Differential D20929

Add a UMA option to support cross domain frees while preserving locality for first-touch zones.
ClosedPublic
Actions

Authored by jeff on Jul 12 2019, 12:55 AM.

Details

Reviewers

glebius
gallatin
markj
alc
kib

Commits

rS350659: Add two new kernel options to control memory locality on NUMA hardware.

Summary

This makes an optional cross-domain free bucket for memory freed to a different domain than it was allocated from. This gives us support for precise first-touch domains that won't mix memory. If you have a zone which does mix allocs and frees at a significant rate it can eventually bottleneck while freeing memory. I may address that in a follow-up patch if there is enough interest.

Combined with increased thread locality this can offer significant performance improvements for targeted workloads. It is likely not generally faster so it is hidden behind an option for now.

Diff Detail

Repository

rS FreeBSD src repository - subversion

Lint

Lint Not Applicable

Unit

Tests Not Applicable

Event Timeline

jeff created this revision.Jul 12 2019, 12:55 AM

Harbormaster completed remote builds in B25307: Diff 59668.Jul 12 2019, 12:55 AM

jeff retitled this revision from Add a UMA option to support cross domain frees while preserving locality for first-touch zones. to Add a UMA option to support cross domain frees while preserving locality for first-touch zones..Jul 12 2019, 12:58 AM

jeff edited the summary of this revision. (Show Details)

jeff added reviewers: glebius, gallatin, markj, alc, kib.

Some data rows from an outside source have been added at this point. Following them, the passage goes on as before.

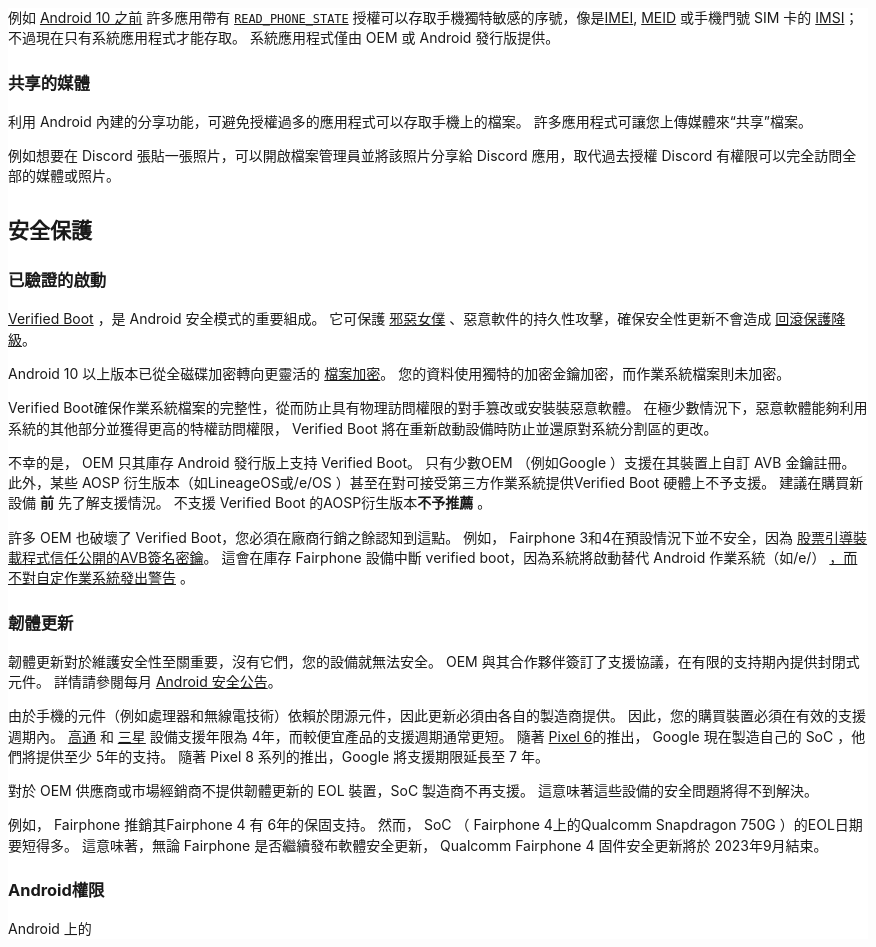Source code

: 例如 [Android 10 之前](https://developer.android.com/about/versions/10/privacy/changes) 許多應用帶有 [`READ_PHONE_STATE`](https://developer.android.com/reference/android/Manifest.permission#READ_PHONE_STATE) 授權可以存取手機獨特敏感的序號，像是[IMEI](https://en.wikipedia.org/wiki/International_Mobile_Equipment_Identity), [MEID](https://en.wikipedia.org/wiki/Mobile_equipment_identifier) 或手機門號 SIM 卡的 [IMSI](https://en.wikipedia.org/wiki/International_mobile_subscriber_identity)；不過現在只有系統應用程式才能存取。 系統應用程式僅由 OEM 或 Android 發行版提供。

### 共享的媒體

利用 Android 內建的分享功能，可避免授權過多的應用程式可以存取手機上的檔案。 許多應用程式可讓您上傳媒體來“共享”檔案。

例如想要在 Discord 張貼一張照片，可以開啟檔案管理員並將該照片分享給 Discord 應用，取代過去授權 Discord 有權限可以完全訪問全部的媒體或照片。

## 安全保護

### 已驗證的啟動

[ Verified Boot](https://source.android.com/security/verifiedboot) ，是 Android 安全模式的重要組成。 它可保護 [邪惡女僕](https://en.wikipedia.org/wiki/Evil_maid_attack) 、惡意軟件的持久性攻擊，確保安全性更新不會造成 [回滾保護降級](https://source.android.com/security/verifiedboot/verified-boot#rollback-protection)。

Android 10 以上版本已從全磁碟加密轉向更靈活的 [檔案加密](https://source.android.com/security/encryption/file-based)。 您的資料使用獨特的加密金鑰加密，而作業系統檔案則未加密。

Verified Boot確保作業系統檔案的完整性，從而防止具有物理訪問權限的對手篡改或安裝裝惡意軟體。 在極少數情況下，惡意軟體能夠利用系統的其他部分並獲得更高的特權訪問權限， Verified Boot 將在重新啟動設備時防止並還原對系統分割區的更改。

不幸的是， OEM 只其庫存 Android 發行版上支持 Verified Boot。 只有少數OEM （例如Google ）支援在其裝置上自訂 AVB 金鑰註冊。 此外，某些 AOSP 衍生版本（如LineageOS或/e/OS ）甚至在對可接受第三方作業系統提供Verified Boot 硬體上不予支援。 建議在購買新設備 **前** 先了解支援情況。 不支援 Verified Boot 的AOSP衍生版本**不予推薦** 。

許多 OEM 也破壞了 Verified Boot，您必須在廠商行銷之餘認知到這點。 例如， Fairphone 3和4在預設情況下並不安全，因為 [股票引導裝載程式信任公開的AVB簽名密鑰](https://forum.fairphone.com/t/bootloader-avb-keys-used-in-roms-for-fairphone-3-4/83448/11)。 這會在庫存 Fairphone 設備中斷 verified boot，因為系統將啟動替代 Android 作業系統（如/e/） [，而不對自定作業系統發出警告](https://source.android.com/security/verifiedboot/boot-flow#locked-devices-with-custom-root-of-trust) 。

### 韌體更新

韌體更新對於維護安全性至關重要，沒有它們，您的設備就無法安全。 OEM 與其合作夥伴簽訂了支援協議，在有限的支持期內提供封閉式元件。 詳情請參閱每月 [Android 安全公告](https://source.android.com/security/bulletin)。

由於手機的元件（例如處理器和無線電技術）依賴於閉源元件，因此更新必須由各自的製造商提供。 因此，您的購買裝置必須在有效的支援週期內。 [高通](https://www.qualcomm.com/news/releases/2020/12/16/qualcomm-and-google-announce-collaboration-extend-android-os-support-and) 和 [三星](https://news.samsung.com/us/samsung-galaxy-security-extending-updates-knox/) 設備支援年限為 4年，而較便宜產品的支援週期通常更短。 隨著 [Pixel 6](https://support.google.com/pixelphone/answer/4457705)的推出， Google 現在製造自己的 SoC ，他們將提供至少 5年的支持。 隨著 Pixel 8 系列的推出，Google 將支援期限延長至 7 年。

對於 OEM 供應商或市場經銷商不提供韌體更新的 EOL 裝置，SoC 製造商不再支援。 這意味著這些設備的安全問題將得不到解決。

例如， Fairphone 推銷其Fairphone 4 有 6年的保固支持。 然而， SoC （ Fairphone 4上的Qualcomm Snapdragon 750G ）的EOL日期要短得多。 這意味著，無論 Fairphone 是否繼續發布軟體安全更新， Qualcomm Fairphone 4 固件安全更新將於 2023年9月結束。

### Android權限

Android</a> 上的
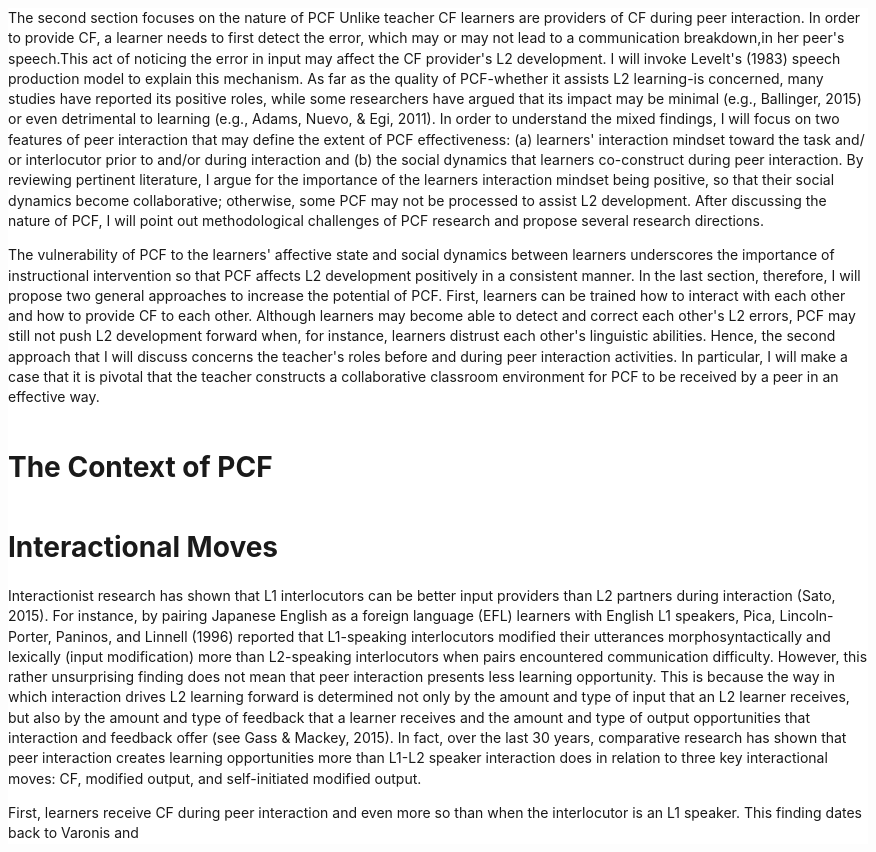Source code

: The second section focuses on the nature of PCF Unlike teacher CF learners are providers of CF during peer interaction. In order to provide CF, a learner needs to first detect the error, which may or may not lead to a communication breakdown,in her peer's speech.This act of noticing the error in input may affect the CF provider's L2 development. I will invoke Levelt's (1983) speech production model to explain this mechanism. As far as the quality of PCF-whether it assists L2 learning-is concerned, many studies have reported its positive roles, while some researchers have argued that its impact may be minimal (e.g., Ballinger, 2015) or even detrimental to learning (e.g., Adams, Nuevo, & Egi, 2011). In order to understand the mixed findings, I will focus on two features of peer interaction that may define the extent of PCF effectiveness: (a) learners' interaction mindset toward the task and/ or interlocutor prior to and/or during interaction and (b) the social dynamics that learners co-construct during peer interaction. By reviewing pertinent literature, I argue for the importance of the learners interaction mindset being positive, so that their social dynamics become collaborative; otherwise, some PCF may not be processed to assist L2 development. After discussing the nature of PCF, I will point out methodological challenges of PCF research and propose several research directions.

The vulnerability of PCF to the learners' affective state and social dynamics between learners underscores the importance of instructional intervention so that PCF affects L2 development positively in a consistent manner. In the last section, therefore, I will propose two general approaches to increase the potential of PCF. First, learners can be trained how to interact with each other and how to provide CF to each other. Although learners may become able to detect and correct each other's L2 errors, PCF may still not push L2 development forward when, for instance, learners distrust each other's linguistic abilities. Hence, the second approach that I will discuss concerns the teacher's roles before and during peer interaction activities. In particular, I will make a case that it is pivotal that the teacher constructs a collaborative classroom environment for PCF to be received by a peer in an effective way.

# The Context of PCF

# Interactional Moves

Interactionist research has shown that L1 interlocutors can be better input providers than L2 partners during interaction (Sato, 2015). For instance, by pairing Japanese English as a foreign language (EFL) learners with English L1 speakers, Pica, Lincoln-Porter, Paninos, and Linnell (1996) reported that L1-speaking interlocutors modified their utterances morphosyntactically and lexically (input modification) more than L2-speaking interlocutors when pairs encountered communication difficulty. However, this rather unsurprising finding does not mean that peer interaction presents less learning opportunity. This is because the way in which interaction drives L2 learning forward is determined not only by the amount and type of input that an L2 learner receives, but also by the amount and type of feedback that a learner receives and the amount and type of output opportunities that interaction and feedback offer (see Gass & Mackey, 2015). In fact, over the last 30 years, comparative research has shown that peer interaction creates learning opportunities more than L1-L2 speaker interaction does in relation to three key interactional moves: CF, modified output, and self-initiated modified output.

First, learners receive CF during peer interaction and even more so than when the interlocutor is an L1 speaker. This finding dates back to Varonis and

gallatin accepted this revision.Jul 12 2019, 12:28 PM

This revision is now accepted and ready to land.Jul 12 2019, 12:28 PM

kib accepted this revision.Jul 22 2019, 12:03 PM

alc added inline comments.Jul 29 2019, 4:19 PM

sys/vm/uma_core.c
3083–3084 ↗	(On Diff #59668)	I'm curious why you didn't choose to compute (or lookup) the address of the slab header and use its us_domain field here.

jeff added inline comments.Jul 29 2019, 5:34 PM

sys/vm/uma_core.c
3083–3084 ↗	(On Diff #59668)	I believe this is cheaper. You can touch a very small amount of read-only global memory to calculate the domain assuming that you're allocating from the direct mapped region. I actually have a version of vm_phys_domain() which operates only from math, not a table, but found it isn't necessary so far. Roughly, you subtract the pci-e hole and divide the resulting address by the size of each domain. To get to the slab we need a couple extra steps and a cache line that we don't otherwise need.